Regarding the length of treatment, most patients were content with the amount of therapy sessions. There were eight patients who required additional speech therapy sessions. They were referred to a speech therapist in their neighborhood. Another relevant finding was that the patients who still used the app on T2 did not use it as a visual feedback tool during social interaction, but to “calibrate” their speech and quickly regain control.

Limitations

This pilot study has several limitations showing us valuable lessons. First, intelligibility was scored by an independent but experienced SLT who was unblinded for timepoint of the assessment. Blinding the assessor, using multiple raters, using inexperienced listeners, or using multitalker babble noise over speech could have given more insight in the complex process of speech perception [20, 21]. Second, we measured the patients on T1 and T2 without using the Voice trainer app, because we expected that they would be able to use the new speaking technique. However, to automate speech will take much longer than five sessions in 3 weeks [22], so it would have been more correct to use the app during the measurements. Third, the measurements were only taken once. When there may be instability in the speech, like in ataxic dysarthria, one can argue about the reproducibility of the measurements [23]. Fourth, the assessment at T2 was conducted online compared to T0 and T1. Although the quality of the recording was sufficient, we cannot rule out any effect of the different assessment procedures on the analysis. And finally, we did not register or control the amount of exercises at home. This could have made the therapy more intensive, having positive effects on the results.
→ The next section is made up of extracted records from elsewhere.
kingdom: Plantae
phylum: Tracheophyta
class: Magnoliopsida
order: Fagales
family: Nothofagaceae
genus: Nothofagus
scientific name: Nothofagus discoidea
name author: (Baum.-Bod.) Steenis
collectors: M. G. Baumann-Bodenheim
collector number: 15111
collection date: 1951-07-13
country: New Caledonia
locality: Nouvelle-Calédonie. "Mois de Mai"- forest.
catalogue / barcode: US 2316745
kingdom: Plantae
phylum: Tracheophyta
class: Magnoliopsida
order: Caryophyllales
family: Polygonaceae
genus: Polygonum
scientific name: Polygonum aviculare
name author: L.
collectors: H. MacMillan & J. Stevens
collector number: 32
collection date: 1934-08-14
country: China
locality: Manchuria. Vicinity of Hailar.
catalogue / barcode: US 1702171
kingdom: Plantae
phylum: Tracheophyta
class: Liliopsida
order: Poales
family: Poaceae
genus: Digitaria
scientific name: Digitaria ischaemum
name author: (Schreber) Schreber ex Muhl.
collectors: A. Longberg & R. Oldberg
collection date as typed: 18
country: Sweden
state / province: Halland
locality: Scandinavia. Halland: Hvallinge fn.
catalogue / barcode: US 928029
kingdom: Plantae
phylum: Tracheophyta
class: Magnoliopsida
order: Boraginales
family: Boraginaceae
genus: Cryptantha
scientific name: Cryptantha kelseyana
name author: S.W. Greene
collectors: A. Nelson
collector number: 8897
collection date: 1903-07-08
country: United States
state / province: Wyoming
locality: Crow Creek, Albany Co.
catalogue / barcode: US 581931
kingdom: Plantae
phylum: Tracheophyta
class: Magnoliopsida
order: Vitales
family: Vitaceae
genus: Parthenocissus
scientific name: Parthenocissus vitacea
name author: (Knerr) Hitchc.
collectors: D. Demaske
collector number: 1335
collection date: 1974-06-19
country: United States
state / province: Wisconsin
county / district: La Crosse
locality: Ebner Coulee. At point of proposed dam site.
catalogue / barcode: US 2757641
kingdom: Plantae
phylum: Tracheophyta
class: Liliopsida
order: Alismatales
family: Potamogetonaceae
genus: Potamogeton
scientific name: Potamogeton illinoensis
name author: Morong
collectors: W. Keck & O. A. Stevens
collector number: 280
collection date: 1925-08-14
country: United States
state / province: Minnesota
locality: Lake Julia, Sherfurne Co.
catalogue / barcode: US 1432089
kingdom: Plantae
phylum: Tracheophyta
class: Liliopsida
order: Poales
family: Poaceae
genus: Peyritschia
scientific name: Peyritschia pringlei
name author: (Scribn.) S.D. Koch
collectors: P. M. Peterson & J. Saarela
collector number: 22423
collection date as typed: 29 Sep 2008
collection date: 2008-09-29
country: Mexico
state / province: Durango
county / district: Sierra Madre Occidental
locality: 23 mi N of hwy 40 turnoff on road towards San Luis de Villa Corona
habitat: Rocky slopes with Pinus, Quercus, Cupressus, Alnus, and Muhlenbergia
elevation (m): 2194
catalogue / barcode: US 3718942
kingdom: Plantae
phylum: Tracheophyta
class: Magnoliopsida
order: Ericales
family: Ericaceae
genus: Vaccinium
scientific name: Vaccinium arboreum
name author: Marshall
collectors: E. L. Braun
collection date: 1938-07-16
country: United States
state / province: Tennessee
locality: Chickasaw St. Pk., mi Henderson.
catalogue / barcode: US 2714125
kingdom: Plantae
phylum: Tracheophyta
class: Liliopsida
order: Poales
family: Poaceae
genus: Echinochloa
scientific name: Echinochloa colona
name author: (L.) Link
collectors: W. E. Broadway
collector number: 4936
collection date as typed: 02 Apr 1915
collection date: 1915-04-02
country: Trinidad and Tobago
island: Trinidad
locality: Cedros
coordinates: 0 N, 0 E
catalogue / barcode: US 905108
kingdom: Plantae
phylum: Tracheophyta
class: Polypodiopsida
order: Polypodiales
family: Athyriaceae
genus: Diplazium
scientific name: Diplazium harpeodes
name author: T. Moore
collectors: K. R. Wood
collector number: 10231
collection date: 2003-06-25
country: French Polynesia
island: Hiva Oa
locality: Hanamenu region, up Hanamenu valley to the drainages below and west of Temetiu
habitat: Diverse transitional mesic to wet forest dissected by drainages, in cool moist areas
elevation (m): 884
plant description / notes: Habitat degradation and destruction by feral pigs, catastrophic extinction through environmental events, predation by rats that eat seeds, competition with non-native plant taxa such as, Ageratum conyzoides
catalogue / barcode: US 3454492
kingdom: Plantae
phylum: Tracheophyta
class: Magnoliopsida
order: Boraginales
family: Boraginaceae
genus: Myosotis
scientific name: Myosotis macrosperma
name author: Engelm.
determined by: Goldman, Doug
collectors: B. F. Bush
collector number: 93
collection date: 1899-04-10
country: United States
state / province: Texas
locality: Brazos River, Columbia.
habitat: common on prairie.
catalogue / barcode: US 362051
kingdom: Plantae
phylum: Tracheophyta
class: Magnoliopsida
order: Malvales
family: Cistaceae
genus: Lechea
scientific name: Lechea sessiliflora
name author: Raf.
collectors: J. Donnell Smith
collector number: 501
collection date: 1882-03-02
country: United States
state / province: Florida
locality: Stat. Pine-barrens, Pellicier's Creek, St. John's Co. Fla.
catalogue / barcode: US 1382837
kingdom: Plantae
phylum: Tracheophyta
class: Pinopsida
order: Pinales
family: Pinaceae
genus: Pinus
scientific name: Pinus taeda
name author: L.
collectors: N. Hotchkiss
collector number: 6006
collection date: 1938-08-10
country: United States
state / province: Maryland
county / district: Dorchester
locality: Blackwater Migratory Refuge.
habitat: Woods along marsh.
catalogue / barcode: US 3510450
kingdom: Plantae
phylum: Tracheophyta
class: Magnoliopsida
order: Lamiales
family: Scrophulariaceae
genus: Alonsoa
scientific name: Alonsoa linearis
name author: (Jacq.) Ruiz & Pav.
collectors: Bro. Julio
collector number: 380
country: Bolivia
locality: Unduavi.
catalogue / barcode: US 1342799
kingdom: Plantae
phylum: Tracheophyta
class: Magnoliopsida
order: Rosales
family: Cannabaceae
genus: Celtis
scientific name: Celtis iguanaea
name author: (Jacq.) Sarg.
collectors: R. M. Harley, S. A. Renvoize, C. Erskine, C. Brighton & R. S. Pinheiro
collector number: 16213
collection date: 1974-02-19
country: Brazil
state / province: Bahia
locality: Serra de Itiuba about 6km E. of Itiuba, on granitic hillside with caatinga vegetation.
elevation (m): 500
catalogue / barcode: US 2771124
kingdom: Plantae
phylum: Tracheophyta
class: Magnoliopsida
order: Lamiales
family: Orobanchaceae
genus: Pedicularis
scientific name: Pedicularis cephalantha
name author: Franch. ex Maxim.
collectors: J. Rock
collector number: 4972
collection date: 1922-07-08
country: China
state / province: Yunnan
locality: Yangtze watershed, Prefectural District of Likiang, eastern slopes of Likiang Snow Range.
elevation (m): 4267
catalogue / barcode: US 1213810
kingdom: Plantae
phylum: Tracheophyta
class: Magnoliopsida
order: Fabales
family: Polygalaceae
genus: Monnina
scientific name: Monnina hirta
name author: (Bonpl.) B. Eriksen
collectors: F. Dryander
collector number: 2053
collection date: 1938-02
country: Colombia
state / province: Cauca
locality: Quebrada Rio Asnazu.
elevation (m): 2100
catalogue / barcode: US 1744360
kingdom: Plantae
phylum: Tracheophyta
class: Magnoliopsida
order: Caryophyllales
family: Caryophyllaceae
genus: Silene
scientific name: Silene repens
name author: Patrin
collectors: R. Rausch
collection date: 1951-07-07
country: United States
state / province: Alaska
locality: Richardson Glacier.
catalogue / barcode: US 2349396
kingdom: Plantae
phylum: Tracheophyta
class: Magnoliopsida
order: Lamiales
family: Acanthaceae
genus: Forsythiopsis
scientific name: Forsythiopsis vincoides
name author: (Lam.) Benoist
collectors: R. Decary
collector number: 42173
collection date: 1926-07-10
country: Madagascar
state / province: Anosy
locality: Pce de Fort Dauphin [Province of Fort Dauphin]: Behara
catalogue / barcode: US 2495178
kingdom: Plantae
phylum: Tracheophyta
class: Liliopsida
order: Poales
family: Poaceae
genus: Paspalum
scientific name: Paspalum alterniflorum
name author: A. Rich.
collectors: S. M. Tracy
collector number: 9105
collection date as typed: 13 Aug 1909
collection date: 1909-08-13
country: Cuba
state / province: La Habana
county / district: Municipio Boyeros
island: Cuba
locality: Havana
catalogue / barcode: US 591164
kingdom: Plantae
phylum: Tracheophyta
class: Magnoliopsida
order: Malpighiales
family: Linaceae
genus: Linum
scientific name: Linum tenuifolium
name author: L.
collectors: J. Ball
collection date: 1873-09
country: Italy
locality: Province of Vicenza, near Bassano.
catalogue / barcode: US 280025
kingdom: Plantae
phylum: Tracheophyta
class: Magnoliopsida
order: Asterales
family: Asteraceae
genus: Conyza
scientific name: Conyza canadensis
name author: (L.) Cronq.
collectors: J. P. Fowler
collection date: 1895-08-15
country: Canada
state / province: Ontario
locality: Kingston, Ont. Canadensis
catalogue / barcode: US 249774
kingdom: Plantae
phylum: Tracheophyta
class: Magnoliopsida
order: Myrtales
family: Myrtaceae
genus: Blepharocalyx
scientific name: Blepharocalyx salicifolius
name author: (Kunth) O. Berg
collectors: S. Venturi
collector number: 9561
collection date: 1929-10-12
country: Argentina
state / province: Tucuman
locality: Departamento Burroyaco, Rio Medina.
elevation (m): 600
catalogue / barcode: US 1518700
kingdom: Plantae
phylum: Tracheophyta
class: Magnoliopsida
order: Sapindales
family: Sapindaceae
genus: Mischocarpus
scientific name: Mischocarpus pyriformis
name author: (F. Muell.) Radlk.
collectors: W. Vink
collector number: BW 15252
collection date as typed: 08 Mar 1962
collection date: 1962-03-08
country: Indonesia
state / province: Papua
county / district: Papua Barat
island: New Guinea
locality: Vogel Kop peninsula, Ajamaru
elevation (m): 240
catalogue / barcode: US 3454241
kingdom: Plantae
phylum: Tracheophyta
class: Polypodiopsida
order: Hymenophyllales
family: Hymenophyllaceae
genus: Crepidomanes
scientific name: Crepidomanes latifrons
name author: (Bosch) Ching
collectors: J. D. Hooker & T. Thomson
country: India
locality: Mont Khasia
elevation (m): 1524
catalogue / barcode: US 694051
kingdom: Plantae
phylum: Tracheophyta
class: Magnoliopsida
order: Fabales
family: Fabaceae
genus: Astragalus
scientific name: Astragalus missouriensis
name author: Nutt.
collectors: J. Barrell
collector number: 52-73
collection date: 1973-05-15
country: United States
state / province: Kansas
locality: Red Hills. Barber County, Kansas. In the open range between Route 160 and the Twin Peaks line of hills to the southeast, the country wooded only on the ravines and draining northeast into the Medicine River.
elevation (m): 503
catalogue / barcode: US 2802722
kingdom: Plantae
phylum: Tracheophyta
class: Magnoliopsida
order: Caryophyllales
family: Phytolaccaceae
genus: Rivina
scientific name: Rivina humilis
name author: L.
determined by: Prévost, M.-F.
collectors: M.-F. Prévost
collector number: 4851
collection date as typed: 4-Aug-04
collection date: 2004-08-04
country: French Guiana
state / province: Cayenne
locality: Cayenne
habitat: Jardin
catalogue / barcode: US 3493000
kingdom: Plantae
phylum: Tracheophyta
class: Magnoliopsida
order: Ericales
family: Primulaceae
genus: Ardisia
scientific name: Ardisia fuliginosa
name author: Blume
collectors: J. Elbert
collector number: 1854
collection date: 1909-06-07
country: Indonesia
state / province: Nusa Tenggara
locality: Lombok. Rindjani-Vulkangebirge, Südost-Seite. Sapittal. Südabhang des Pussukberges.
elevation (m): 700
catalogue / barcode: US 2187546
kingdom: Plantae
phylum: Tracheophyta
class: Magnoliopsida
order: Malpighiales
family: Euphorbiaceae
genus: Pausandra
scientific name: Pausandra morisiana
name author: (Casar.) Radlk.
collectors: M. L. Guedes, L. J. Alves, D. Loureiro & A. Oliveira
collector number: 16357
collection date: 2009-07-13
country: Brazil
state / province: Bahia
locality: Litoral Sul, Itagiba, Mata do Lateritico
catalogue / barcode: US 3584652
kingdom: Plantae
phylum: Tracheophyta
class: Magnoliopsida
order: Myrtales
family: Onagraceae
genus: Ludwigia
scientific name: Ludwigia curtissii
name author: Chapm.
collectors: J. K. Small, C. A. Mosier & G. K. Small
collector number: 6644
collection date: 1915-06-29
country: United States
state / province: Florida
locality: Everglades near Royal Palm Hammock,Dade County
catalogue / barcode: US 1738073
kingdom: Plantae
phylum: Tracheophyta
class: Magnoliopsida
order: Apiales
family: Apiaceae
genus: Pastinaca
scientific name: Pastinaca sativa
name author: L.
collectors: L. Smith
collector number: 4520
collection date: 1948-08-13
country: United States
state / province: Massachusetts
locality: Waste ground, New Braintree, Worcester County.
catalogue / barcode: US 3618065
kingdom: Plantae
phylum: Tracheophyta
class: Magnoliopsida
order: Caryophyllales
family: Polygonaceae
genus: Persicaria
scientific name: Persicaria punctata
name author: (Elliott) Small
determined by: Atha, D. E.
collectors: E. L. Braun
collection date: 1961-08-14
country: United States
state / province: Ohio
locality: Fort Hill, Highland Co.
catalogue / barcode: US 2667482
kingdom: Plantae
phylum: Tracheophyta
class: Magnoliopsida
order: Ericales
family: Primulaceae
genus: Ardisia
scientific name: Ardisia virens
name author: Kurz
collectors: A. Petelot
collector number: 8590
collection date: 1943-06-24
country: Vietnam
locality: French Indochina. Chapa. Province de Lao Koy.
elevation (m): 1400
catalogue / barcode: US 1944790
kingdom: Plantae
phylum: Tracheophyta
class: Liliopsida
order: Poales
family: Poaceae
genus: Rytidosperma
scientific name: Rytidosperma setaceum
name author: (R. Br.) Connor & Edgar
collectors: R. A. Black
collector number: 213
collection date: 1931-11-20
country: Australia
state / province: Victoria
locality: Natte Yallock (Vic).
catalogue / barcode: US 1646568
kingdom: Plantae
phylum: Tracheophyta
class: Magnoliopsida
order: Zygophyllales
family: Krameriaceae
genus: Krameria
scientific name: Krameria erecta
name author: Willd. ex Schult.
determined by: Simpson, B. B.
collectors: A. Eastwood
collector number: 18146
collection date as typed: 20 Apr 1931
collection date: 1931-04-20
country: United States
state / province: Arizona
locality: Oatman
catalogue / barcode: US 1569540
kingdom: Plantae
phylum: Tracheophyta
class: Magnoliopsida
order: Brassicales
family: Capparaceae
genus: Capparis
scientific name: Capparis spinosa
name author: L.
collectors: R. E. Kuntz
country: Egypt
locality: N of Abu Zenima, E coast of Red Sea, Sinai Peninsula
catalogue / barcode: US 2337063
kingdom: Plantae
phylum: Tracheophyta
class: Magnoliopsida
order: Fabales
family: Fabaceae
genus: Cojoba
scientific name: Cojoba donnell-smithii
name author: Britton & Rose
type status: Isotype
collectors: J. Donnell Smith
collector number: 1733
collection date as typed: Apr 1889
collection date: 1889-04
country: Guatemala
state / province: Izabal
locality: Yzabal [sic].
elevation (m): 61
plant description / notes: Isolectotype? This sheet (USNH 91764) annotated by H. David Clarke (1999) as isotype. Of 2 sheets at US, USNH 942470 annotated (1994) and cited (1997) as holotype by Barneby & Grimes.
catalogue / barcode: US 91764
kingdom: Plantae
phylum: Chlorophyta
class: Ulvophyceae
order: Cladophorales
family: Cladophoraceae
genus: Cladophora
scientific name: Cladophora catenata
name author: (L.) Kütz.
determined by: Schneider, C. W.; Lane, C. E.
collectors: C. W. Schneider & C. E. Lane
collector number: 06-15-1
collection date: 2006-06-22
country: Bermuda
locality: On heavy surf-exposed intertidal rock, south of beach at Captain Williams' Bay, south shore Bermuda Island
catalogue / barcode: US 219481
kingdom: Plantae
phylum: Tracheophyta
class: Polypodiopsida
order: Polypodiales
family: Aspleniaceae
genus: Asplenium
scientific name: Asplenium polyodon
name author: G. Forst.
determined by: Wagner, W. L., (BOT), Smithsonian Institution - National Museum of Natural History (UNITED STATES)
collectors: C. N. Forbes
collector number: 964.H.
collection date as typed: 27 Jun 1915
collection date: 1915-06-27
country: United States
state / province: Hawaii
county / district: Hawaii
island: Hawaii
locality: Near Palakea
Besides, patients were free to choose in which way they used the app between T1 and T2, which makes it difficult to draw conclusions about the retention.

The Voice trainer app has been developed for patients with a hypokinetic dysarthria due to Parkinson’s disease (PD). In PD, a loud and low voice will immediately improve the quality of the speech [7]. Aspects of ataxic dysarthria are more diverse, maybe more complex, and therefore, more difficult to influence. The complexity of ataxic dysarthria might be the cause of the inconsistent findings between recent studies and the effect of the therapy programs on the individual patients. The speech characteristics in ataxic dysarthria differ between patients along the aspects of speech production (articulation, voice, nasal resonance, prosody, and breathing). Still, recent studies show that there can be positive effects of speech therapy interventions [3,4,5,6], but more than for any other dysarthria, we may have to apply individually tailored rather than standardized speech interventions for patients with ataxic dysarthria.